As I had never heard of this feature, I had to run right over and check out what my least likely to like books are.

Here is a random list of 10 books LT thinks I won’t like:

The number one book I will hate with a passion: Basics of Biblical Greek Grammar by William D. Mounce
You know, I could say this book would be Greek to me, but I might get boo-ed off the net for bad jokes. But the truths it I would definately have to agree with this one. The closest I want to know about biblical Greek grammar is my Strong’s Concordance.

Second on the list is The Supremacy of God in Preaching by John Piper. Considering I have no intention of becoming a preacher, I’ll agree with LT on this. The thing that bothers me, though. is when I clicked ‘why?” it list several of my 1001 books, as well as The Giver, A Wrinkle in Time, and The Godfather (okay, I’ll give it to them on the last one). Is the Unsuggester suggesting if I have a brain and read thought provoking books, I couldn’t possible want to be a preacher? This puzzles me…

The third of my would-be most-hated books is The New ‘Mayflower’ by Alan Villiers. Given the fact it’s only owned by one other LTer (who gave it 2 stars, I might add), and the tags suggest it is a book for avid sailors, I’d say this one should be on most people’s unsuggested list.

The fourth dead fish in my net is Systematic Theology: An Introduction to Biblical Doctrine by Wayne Grudem. I ACTUALLY HAD THIS ONE! and I gave it away on BookMooch… I had barely cracked the binding! It was like a technical manual (“like reading stereo instructions!” as Beetlejuice might say).

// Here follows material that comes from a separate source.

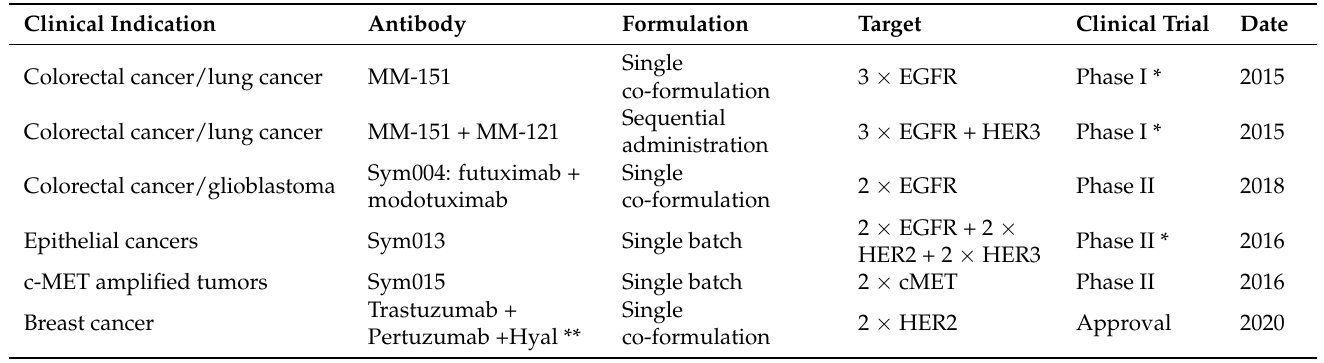
Figure 2. Different strategies to produce a biologic as a drug product (DP) that is a mixture of two antibody drug substances (DS). The single-cell manufacturing allows a mixture of mono- and bi-specific antibodies to be produced. Ab: antibody. Table 2. Antibody mixtures in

The fifth ill-fated fare is The Bible History Old Testament In Two Volumes, Complete and Unabridged by Alfred Edersheim. Okay, now I like history and I like biblial history… but the “Two Volumes, Complete and Unabridged” part says “Library dungeon geek” to me.

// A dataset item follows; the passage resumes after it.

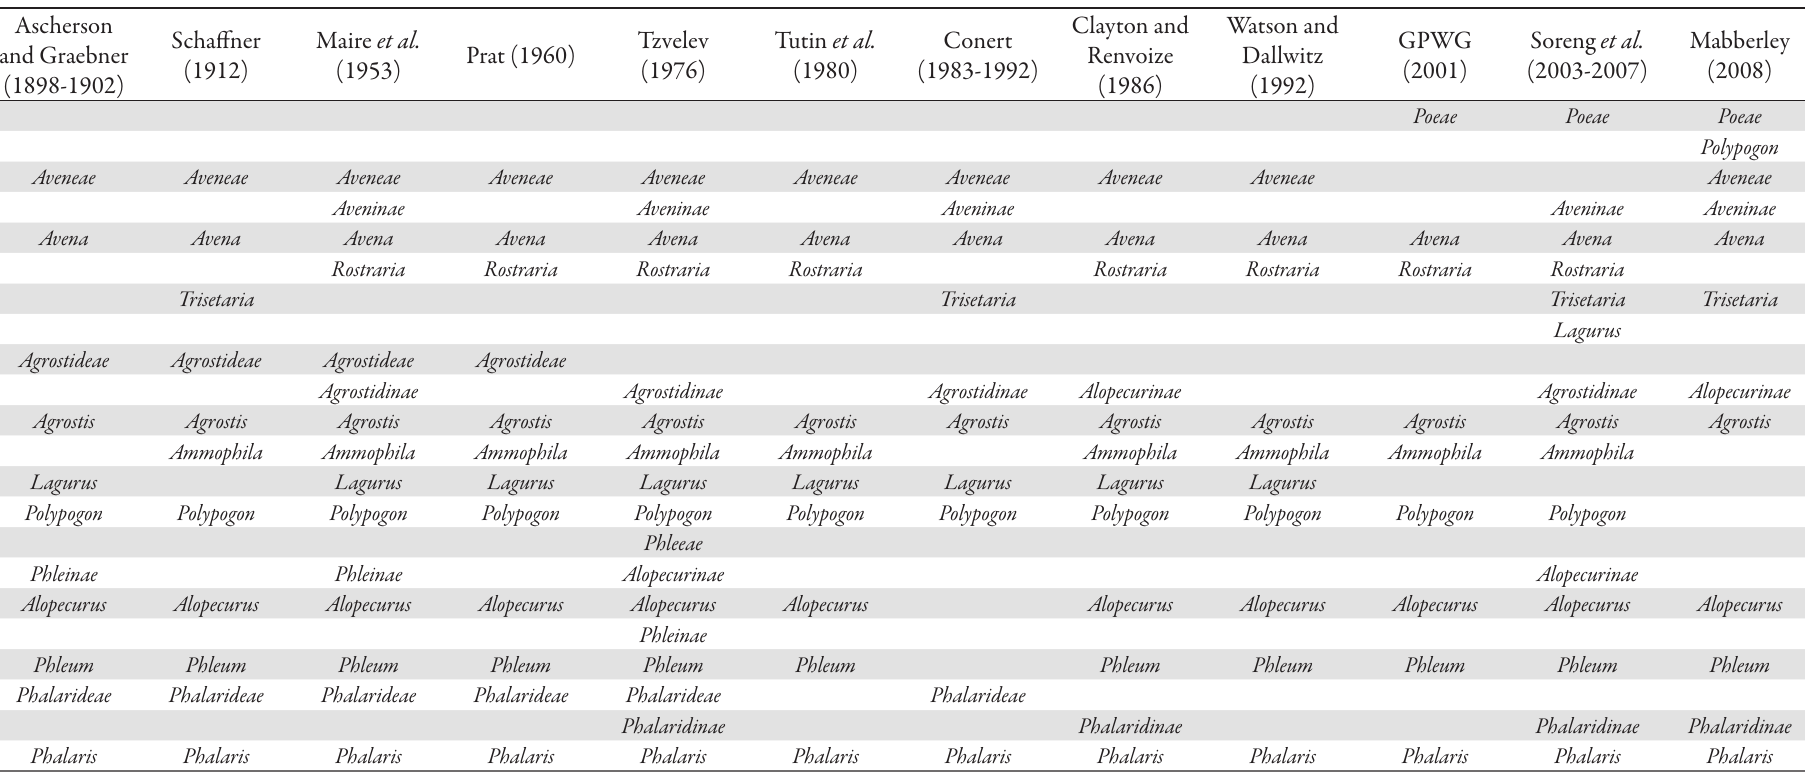
Tab. 1. Placement of the Aveneae representatives included in our study in selected classification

The sixth stinker is The Ramabai Reader: Selections from “The High Caste Hindu Woman”, “Testimony”, Letters, “Stree Dharma Neeti” and Other Hindu Women by Pandita Ramabai Saraswati. The title’s so long it doesn’t even fit on the book page. I don’t know why it says I won’t like this, I have The Namesake, and I’m going to get Interpreter of Maladies next week at Waldenbooks (I made this book and Dreams of My Father a promise I’d be back to save them from the cold, lonely shelf). Is LT telling me I wouldn’t like Indian Women’s Lit?

The seventh awful offering is Brothers, we are not professionals : a plea to pastors for radical ministry by John Piper. A second book I should never read from John Piper. Again, I have no interest in the pastoral arts.

The eighth rotten egg is Who Made God? : And Answers to Over 100 Other Tough Questions of Faith by Ravi Zacharias. Actually, this one sounds interesting. I think I’ll rebel on this one and mooch it.

The Ninth nixer is Insensitive Semantics: A Defense of Semantic Minimalism and Speech Act Pluralism by Herman Cappelen…… HUH?????… Is this random words strung together? or does this title actually make sense?

And to round things off, number ten to turn away is The Passion of Jesus Christ: Fifty Reasons Why He Came to Die by John Piper. Hey, haven’t I seen his name before?

Now, I haven’t put all my books in LibraryThing library. All of my Christian books are in the shelf next to me, but I’ve just never gotten around to them. Some of them are from college (I have a Bachelor’s in Christian Ministry, are you surprised?) Four years of reading text books and non-fiction, and all the years before when I only read classics, have now given me a serious thirst for contemporary fiction. But is LibraryThing’s unsuggesting algorithm saying I can’t be a Christian AND have a brain? Hmmm….

I’ll just leave you with my number eleven “don’t ever read this, you’ll hate it” unsuggestion: The Sandman Vol. 3: Dream Country by Neil Gaiman. What reason does it give? Because I have Christian books! I’ve got The Purpose Driven Life, Purpose Driven Church, Purpose Driven Youth, Darwin’s Black Box, The Darwin Conspiracy. I’ve got Bentley Little, Harlan Coben, and conservative books like Black Rednecks and White Liberals. BUT wait, LT Al! I also have Stardust and Neverwhere, both by Gaiman. I also have several Palahniuk’s, Steven King’s and Mieville’s.

Am I schizophrenic? or is the Unsuggester the Anti-Christ?